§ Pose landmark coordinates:
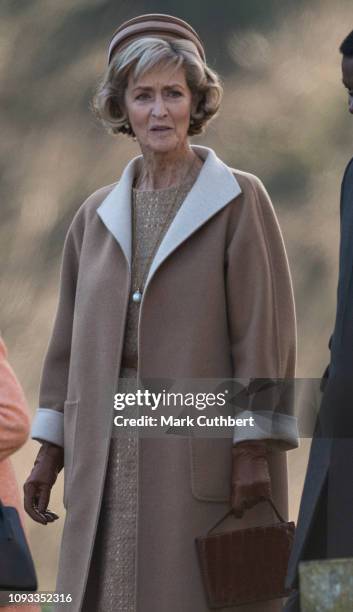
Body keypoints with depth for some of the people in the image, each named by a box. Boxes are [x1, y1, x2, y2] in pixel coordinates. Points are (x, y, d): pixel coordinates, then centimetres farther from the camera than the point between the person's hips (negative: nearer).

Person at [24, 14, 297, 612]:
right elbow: (71, 338, 16)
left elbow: (263, 324, -6)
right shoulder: (97, 216, 13)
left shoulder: (239, 200, -1)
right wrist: (49, 451, 12)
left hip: (204, 445, -5)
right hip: (112, 456, 5)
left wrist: (254, 450, -13)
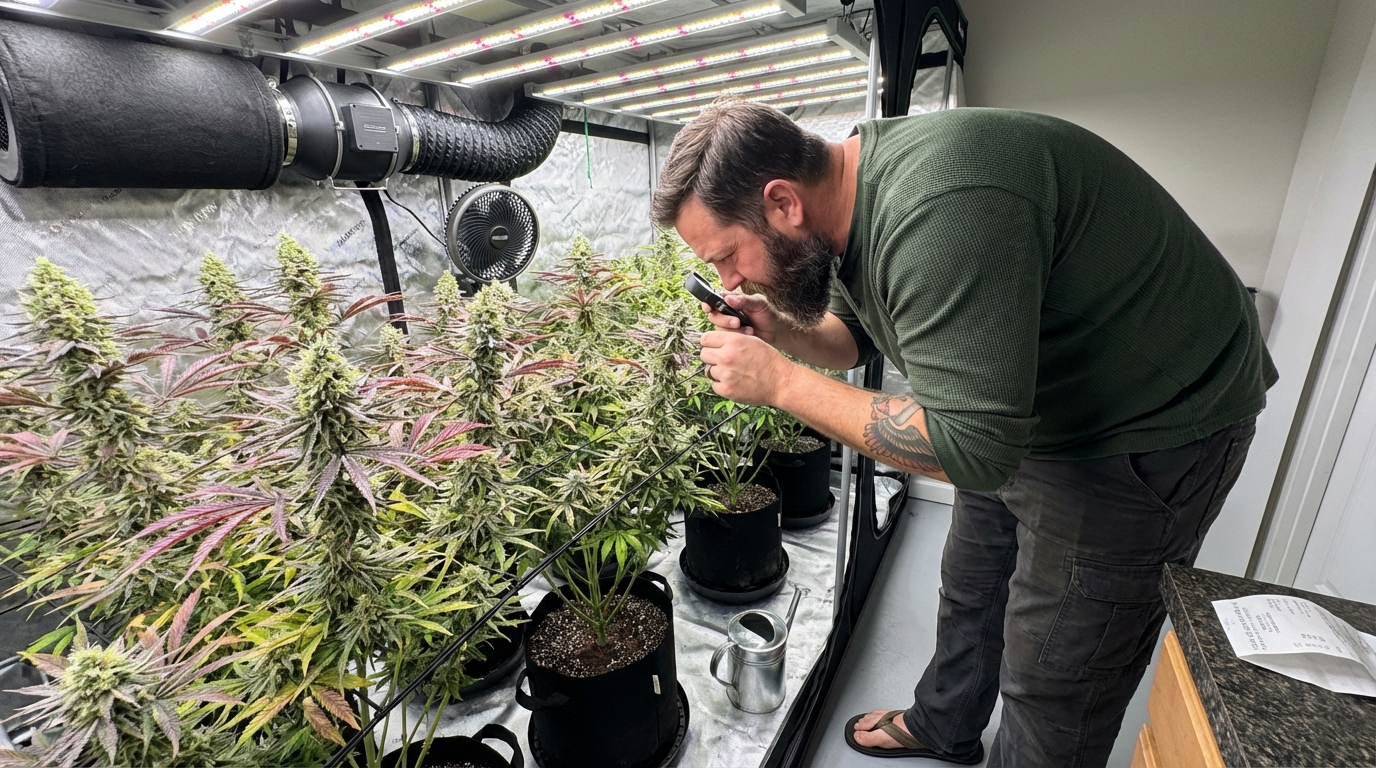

§ About this task:
Scan the data above for the string "right". Copy every line in which it appears.

§ Completed exercise:
right elbow: (71, 338, 16)
right shoulder: (97, 216, 13)
right wrist: (49, 451, 12)
right hip: (112, 456, 5)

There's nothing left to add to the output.